Kamuran Akdemir

Kamuran Akdemir

HASTANE KORİDORUNDA İNSAN ANALİZİ

HASTANE KORİDORUNDA İNSAN ANALİZİ

            Uzun ince bir hastane koridoru… 
            Beyaz, soğuk ve ilaç kokulu hep iğreti duyduğum bir ortam. Hastaneden de, o sıkıcı koridorundan da oldum olasıya nefret etmişimdir.
            İnsanlar ne kadar telaşlı ise ben de bir o kadar sakin, elimi yanağıma yasladım izliyorum. İnsanları izliyorum, kalabalığa şaşırıyorum. Bir yığın, hepsi birbirinden farklı çeşit çeşit insanlar. Hiç biri diğerine benzemiyor, biri bir diğerinin aynısı değil. Farklı yüzler, farklı dertler, farklı giysiler.
            Bu kalabalık insan çeşitliliği beni bir anda olmadığım yerlere götürüyor. Kendi içimde yolculuğa çıktığım zamanlar hep en tehlikeli sularda yüzmeyi, düşüncelerimle dünyaya açılabilmeyi başarabilecek gücü bulabiliyorum kendimde. 
           Bunlardan sıyrılıp tekrar hastane koridoruna dönüyorum. İncelemem yeniden sürüyor.
           Gaziantep’in nüfusunu düşünüyorum önce, daha sonra Türkiye’nin… Derken dünya da kaç ülke olduğu sorusu takılıyor kafama ve her ülkede kaç milyon insan yaşadığı.
            Dünyada kaç ülke var ve bu ülkeler de yaşayan toplam kaç insan olduğu sorusu bana Allah’ın gücünü bir kere daha gösteriyor.

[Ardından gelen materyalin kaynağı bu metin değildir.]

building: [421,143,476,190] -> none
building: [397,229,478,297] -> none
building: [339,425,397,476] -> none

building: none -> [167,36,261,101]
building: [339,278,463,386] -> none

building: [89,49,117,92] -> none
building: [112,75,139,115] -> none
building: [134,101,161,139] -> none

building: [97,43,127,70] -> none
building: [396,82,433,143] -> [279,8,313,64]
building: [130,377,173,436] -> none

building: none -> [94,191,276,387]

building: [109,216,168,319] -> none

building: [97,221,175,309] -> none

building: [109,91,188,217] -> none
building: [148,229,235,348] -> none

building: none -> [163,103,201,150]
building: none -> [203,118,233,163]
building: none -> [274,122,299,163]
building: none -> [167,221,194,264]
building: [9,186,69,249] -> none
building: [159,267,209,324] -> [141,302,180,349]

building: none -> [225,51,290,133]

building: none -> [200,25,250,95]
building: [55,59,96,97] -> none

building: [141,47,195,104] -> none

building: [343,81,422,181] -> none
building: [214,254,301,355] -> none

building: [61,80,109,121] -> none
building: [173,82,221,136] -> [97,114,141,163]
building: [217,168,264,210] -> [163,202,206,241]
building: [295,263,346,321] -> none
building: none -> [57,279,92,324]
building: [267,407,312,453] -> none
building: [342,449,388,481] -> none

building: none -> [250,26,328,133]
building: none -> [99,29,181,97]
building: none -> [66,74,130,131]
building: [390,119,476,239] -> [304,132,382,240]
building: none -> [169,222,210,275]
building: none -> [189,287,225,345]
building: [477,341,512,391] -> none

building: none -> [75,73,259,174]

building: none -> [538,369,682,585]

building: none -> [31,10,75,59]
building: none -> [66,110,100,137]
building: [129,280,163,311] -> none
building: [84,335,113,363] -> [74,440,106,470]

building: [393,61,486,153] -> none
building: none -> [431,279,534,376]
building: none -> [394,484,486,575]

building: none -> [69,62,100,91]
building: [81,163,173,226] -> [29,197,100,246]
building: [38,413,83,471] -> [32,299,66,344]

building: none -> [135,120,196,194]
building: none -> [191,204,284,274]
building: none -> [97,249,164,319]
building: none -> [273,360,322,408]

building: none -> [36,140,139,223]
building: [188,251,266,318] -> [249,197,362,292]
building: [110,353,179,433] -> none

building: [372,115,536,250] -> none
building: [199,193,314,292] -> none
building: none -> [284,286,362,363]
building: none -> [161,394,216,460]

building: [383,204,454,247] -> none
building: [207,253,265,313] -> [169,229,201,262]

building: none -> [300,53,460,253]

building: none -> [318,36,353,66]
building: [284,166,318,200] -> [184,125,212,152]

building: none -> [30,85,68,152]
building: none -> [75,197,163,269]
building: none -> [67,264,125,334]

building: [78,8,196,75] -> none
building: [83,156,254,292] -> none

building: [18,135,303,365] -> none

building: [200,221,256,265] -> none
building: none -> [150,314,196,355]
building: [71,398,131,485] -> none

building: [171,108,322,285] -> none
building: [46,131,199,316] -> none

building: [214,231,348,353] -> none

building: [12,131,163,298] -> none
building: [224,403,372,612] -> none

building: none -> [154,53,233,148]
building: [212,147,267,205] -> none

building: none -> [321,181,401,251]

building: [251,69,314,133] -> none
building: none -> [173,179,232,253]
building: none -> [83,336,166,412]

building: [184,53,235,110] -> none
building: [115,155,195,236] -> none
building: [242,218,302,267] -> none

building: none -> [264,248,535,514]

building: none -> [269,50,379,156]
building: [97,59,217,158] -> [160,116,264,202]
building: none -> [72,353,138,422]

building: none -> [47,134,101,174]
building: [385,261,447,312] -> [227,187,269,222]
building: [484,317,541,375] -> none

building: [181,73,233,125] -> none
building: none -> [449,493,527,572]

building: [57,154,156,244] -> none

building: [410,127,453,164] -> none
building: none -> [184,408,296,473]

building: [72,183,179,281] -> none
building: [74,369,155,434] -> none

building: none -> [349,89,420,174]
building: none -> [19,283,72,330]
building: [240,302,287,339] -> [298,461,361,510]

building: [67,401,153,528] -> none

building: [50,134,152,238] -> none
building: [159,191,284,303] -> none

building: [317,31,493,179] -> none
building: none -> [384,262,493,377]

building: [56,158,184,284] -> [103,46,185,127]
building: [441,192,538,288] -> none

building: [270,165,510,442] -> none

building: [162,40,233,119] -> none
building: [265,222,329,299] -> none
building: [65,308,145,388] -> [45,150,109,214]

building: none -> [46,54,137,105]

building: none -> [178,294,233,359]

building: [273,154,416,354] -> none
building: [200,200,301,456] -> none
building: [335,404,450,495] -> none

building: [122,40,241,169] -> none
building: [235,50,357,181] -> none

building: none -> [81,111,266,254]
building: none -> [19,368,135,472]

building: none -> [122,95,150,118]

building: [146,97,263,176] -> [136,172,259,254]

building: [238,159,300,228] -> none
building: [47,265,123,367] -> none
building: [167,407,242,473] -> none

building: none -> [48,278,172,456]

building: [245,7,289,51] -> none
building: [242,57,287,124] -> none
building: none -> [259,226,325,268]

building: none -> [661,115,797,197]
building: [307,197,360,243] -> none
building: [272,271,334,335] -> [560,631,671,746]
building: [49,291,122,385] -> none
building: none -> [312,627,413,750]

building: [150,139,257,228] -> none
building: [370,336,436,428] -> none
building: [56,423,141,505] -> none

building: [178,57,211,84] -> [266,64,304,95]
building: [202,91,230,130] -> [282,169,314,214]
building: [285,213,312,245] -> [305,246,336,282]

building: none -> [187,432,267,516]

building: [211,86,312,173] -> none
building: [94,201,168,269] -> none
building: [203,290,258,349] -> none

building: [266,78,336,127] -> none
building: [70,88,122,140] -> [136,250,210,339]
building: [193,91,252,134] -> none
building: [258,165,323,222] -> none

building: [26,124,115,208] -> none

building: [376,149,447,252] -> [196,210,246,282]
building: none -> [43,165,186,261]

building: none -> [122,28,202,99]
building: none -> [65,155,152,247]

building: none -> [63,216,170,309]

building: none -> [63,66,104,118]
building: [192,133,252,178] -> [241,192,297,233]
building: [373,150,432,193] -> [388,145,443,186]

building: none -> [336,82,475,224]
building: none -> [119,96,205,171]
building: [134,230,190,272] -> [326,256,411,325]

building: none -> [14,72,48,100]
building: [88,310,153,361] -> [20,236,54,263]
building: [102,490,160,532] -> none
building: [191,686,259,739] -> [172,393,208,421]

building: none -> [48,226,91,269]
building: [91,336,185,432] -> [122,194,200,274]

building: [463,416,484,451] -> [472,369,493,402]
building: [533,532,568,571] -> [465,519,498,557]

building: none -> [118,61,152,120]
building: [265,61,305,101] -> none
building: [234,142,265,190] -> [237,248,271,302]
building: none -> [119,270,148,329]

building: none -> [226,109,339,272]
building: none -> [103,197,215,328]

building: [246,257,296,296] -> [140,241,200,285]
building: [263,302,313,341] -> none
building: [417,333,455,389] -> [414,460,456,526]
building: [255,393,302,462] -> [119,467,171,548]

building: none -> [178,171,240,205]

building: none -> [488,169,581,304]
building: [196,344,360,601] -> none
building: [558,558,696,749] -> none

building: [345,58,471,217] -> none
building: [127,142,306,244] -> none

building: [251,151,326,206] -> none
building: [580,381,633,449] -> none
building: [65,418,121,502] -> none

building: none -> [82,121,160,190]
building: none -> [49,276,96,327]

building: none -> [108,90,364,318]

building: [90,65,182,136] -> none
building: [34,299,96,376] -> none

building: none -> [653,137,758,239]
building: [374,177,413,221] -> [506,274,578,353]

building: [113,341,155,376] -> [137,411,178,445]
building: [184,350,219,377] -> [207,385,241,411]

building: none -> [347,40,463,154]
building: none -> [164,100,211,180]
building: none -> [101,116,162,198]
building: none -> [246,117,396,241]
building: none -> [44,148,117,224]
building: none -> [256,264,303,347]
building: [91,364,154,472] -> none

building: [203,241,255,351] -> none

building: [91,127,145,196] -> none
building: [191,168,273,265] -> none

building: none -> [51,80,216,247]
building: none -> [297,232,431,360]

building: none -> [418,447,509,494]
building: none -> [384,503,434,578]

Bu kadar insan ve bu kadar ülke ancak Allah tarafından yönetilebilirdi ve hepsini birbirinden farklı yaratmak akıl almayacak zorlukta bir işti. Bu ancak onun yapabileceği bir şeydi.
            Karşımda oturan bayan garip garip yüzüme bakıyor, yanımdan geçenlerde keza öyle! Ben aldırmadan sorgulamalarıma devam ediyorum.
            Diğer tarafımda bir adam telefonla konuşuyor, garip bir sohbet içinde. Adama bakıyorum hafif ve imalı bir gülümsemeyle kafamı çeviriyorum. Adam deliriyor, neden güldüğümü anlayamıyor. Kafamın içinden neler geçirip ona imalı bir şekilde güldüğümü öğrenmek için çok şey verebilir belli… Ama öğrenemiyor…
            Sonra hasta bir kız çocuğuna bakıyorum, boynunda rengarenk boncuklardan oluşan bir sürü kolye, bilezik… Ona da gülümsüyorum, bu defa gizlemeye niyetim yok. Bana bakan annesine; “Kız olmak böyle bir şey değil mi?” diye gülümsüyorum.
            İnsan sarrafı olmak için yaşım çok büyük olmasa da, sanıyorum ki ben hayat okulunda dersini çok iyi çalışan bir öğrenciydim. Zira insanların yüzlerine bakarak beyin analizi yapmak ve yaptığım analizler de yanılmamak bunun bir parçasıydı.
            Derken ağlayan kızıma susması için oje sürmeye başlıyorum. Tüm hastanede ki insanlar haklı şaşkınlıkla bana bakıyorlar. Bu defada onlar içlerinden bana gülüyorlar. Her taraf oje kokuyor ama kızım mutlu! Gülümsüyor gözlerime bakarak. Bu her şeye değiyor o anda. Ojeyi kapayıp çantama koyuyorum ve, “Kız olmak böyle bir şey değil mi?” diye yeniden gülümsüyorum.
            Birden diiinn doonn… “Kaaamuraan Akkedemiir!” diye bağırıyor hemşire. İşte muayene zamanı… Az önceki sakinlikten, kaç ülke olduğundan ve toplam dünya nüfusundan eser kalmıyor beynimde. Kalbim küt küt!
            Kızım yüzüme bakıyor ve gülümsüyor gözlerime. 
           Anlıyorum! Yaşamak, hasta olmamak bir ömür bu gülümsemeyi görmek için daha da önemli. 
           Bir düşünür der ki; çok düşünmeyin! Haklı bir tespit. Saç dökülmeleri, mide spazmları ve bu gibi bir çok hastalığın kaynağı fazla düşünmekten ileri geliyor. Sonunda aklını oynatan insanlarda bu döngünün bir parçası.